The Will to Power

Book Two: A Criticism of the Highest Values That Have Prevailed Hitherto
III: General Remarks on Morality

§288   Morality regarded as an attempt at establishing human pride. The “Free will” theory is antireligious. Its ultimate objective is to bestow the right upon man to regard himself as the cause of his highest states and actions: it is a form of the growing feeling of pride.

Man feels his power, his “happiness,” as they say: there must be a will behind these states otherwise they do not belong to him. Virtue is an attempt at postulating a modicum of will, past or present, as the necessary antecedent to every exalted and strong feeling of happiness: if the will to certain actions is regularly present in consciousness, a sensation of power may be interpreted as its result. This is a merely psychological point of view based upon the false assumption that nothing belongs to us which we have not consciously willed. The whole of the teaching of responsibility relies upon the ingenuous psychological rule that the will is the only cause and that one must have been aware of having willed in order to be able to regard one’s self as a cause.
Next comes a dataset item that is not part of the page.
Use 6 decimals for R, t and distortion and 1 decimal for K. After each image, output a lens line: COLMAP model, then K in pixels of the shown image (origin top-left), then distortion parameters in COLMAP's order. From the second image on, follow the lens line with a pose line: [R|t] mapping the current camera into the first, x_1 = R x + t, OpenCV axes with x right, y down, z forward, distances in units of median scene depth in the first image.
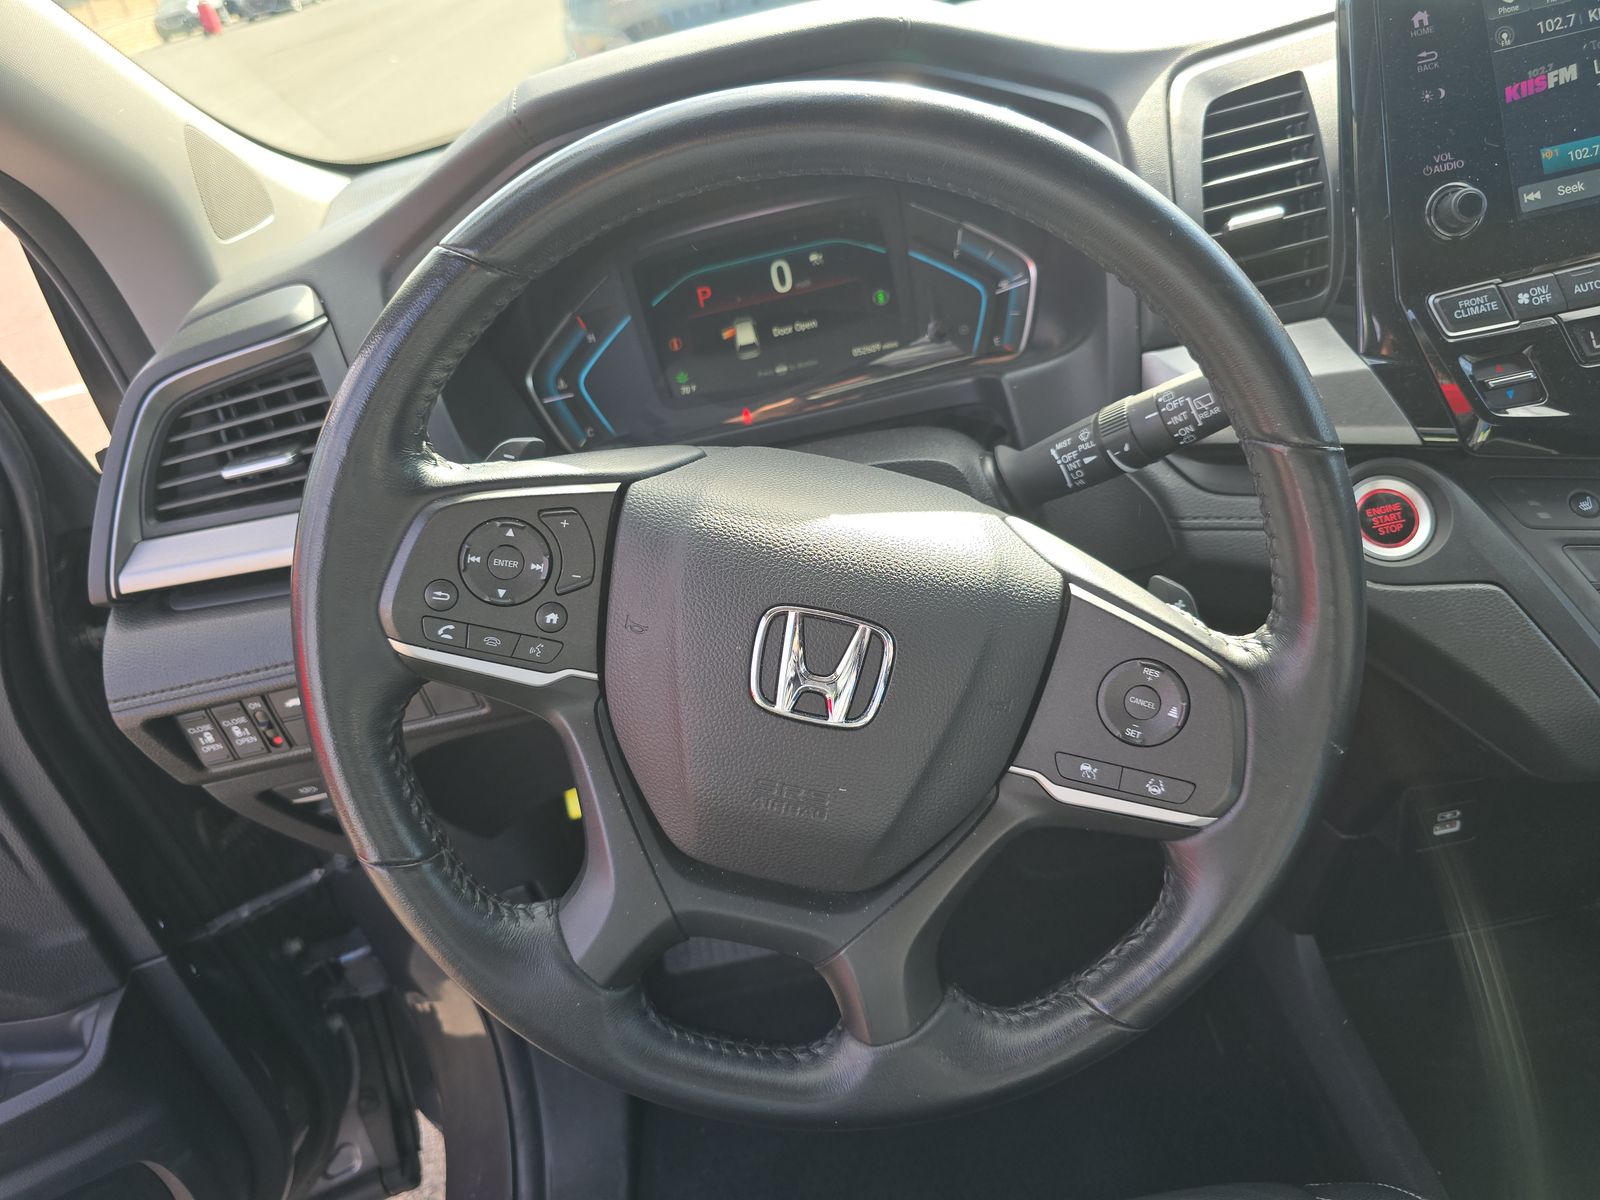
lens RADIAL K [[1063.4, 0, 800.0], [0, 1063.4, 600.0], [0, 0, 1]] dist [0.044241, -0.026110]
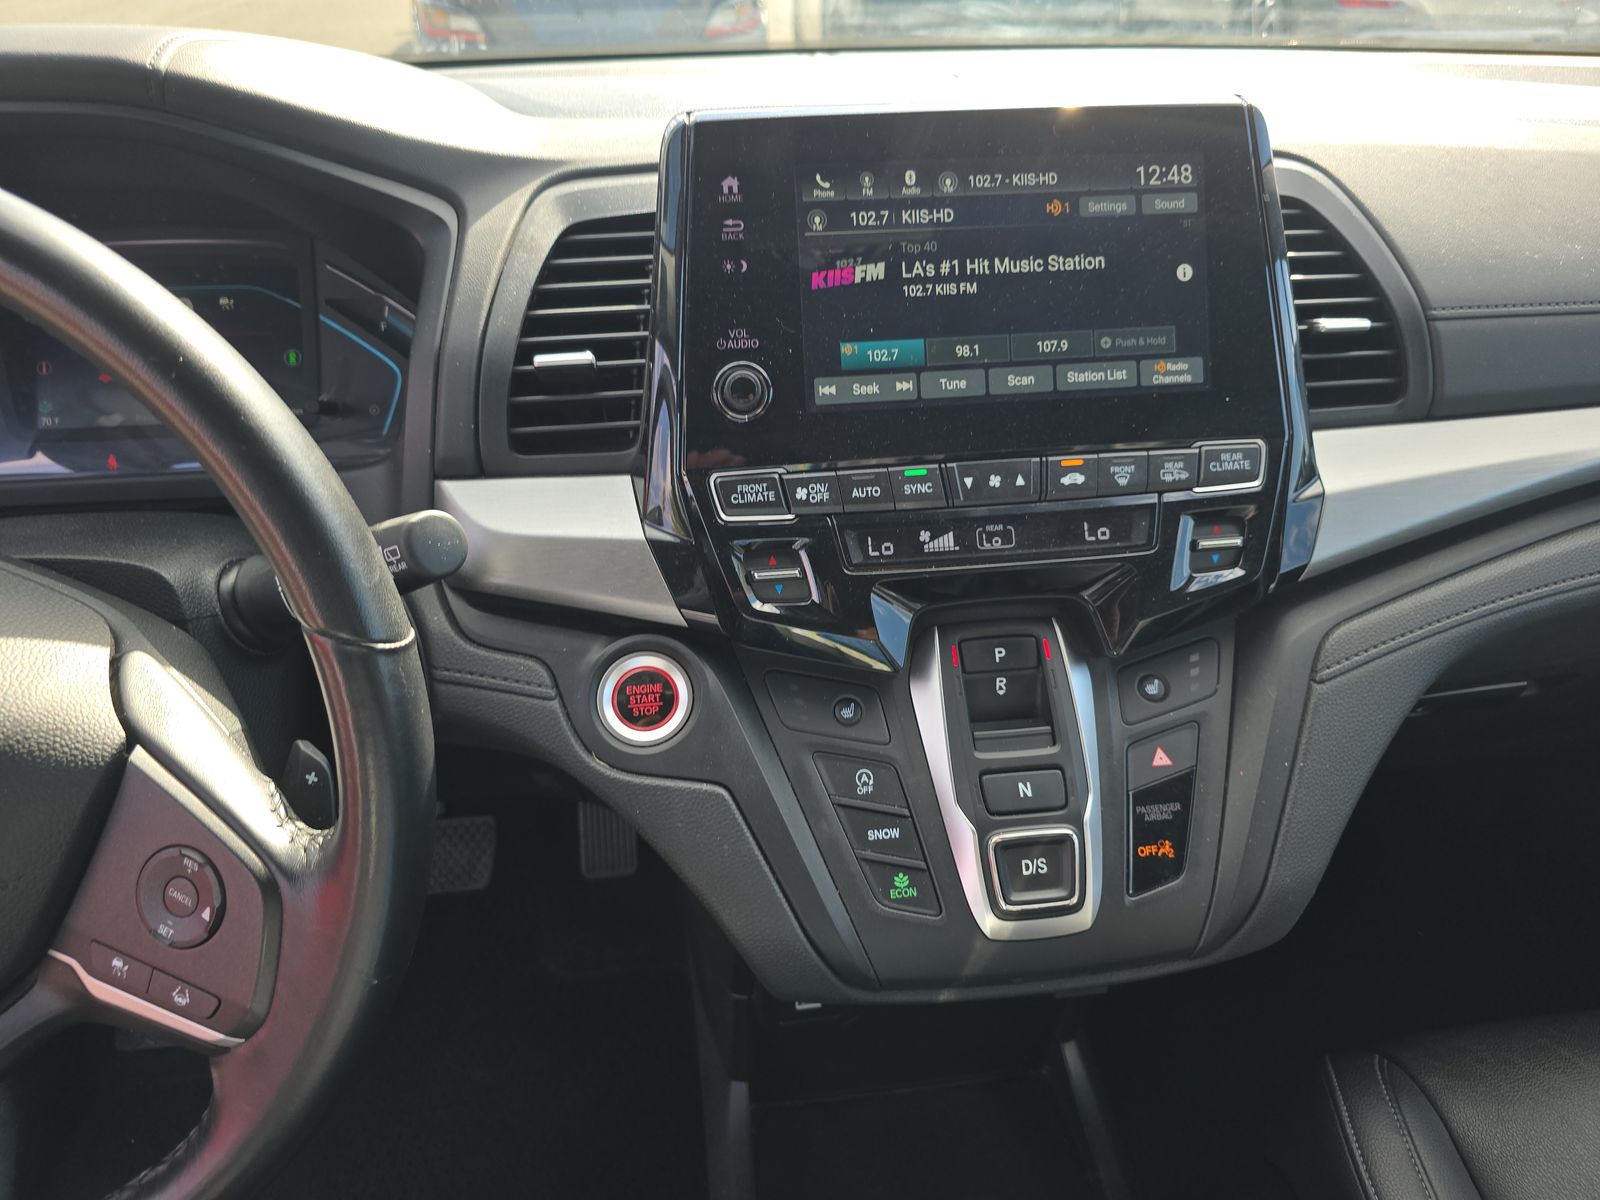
lens RADIAL K [[1031.9, 0, 799.9], [0, 1031.9, 612.8], [0, 0, 1]] dist [0.021835, -0.000262]
pose [[0.981829, 0.143969, 0.123634, 0.570278], [-0.143689, 0.989559, -0.011222, -0.163697], [-0.123959, -0.006746, 0.992264, 0.089865]]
Then comes the counter-movement — that of the moral-philosophers. These men still labour under the delusion that a man is responsible only for what he has willed. The value of man is then made a moral value: thus morality becomes a causa prima; for this there must be some kind of principle in man and “free will” is posited as prima causa. The idea behind it is always this: If man is not a causa prima through his will, he must be irresponsible, therefore he does not come within the jurisdiction of morals, virtue or vice is automatic and mechanical -—

In short: in order that man may respect himself he must be capable of doing evil.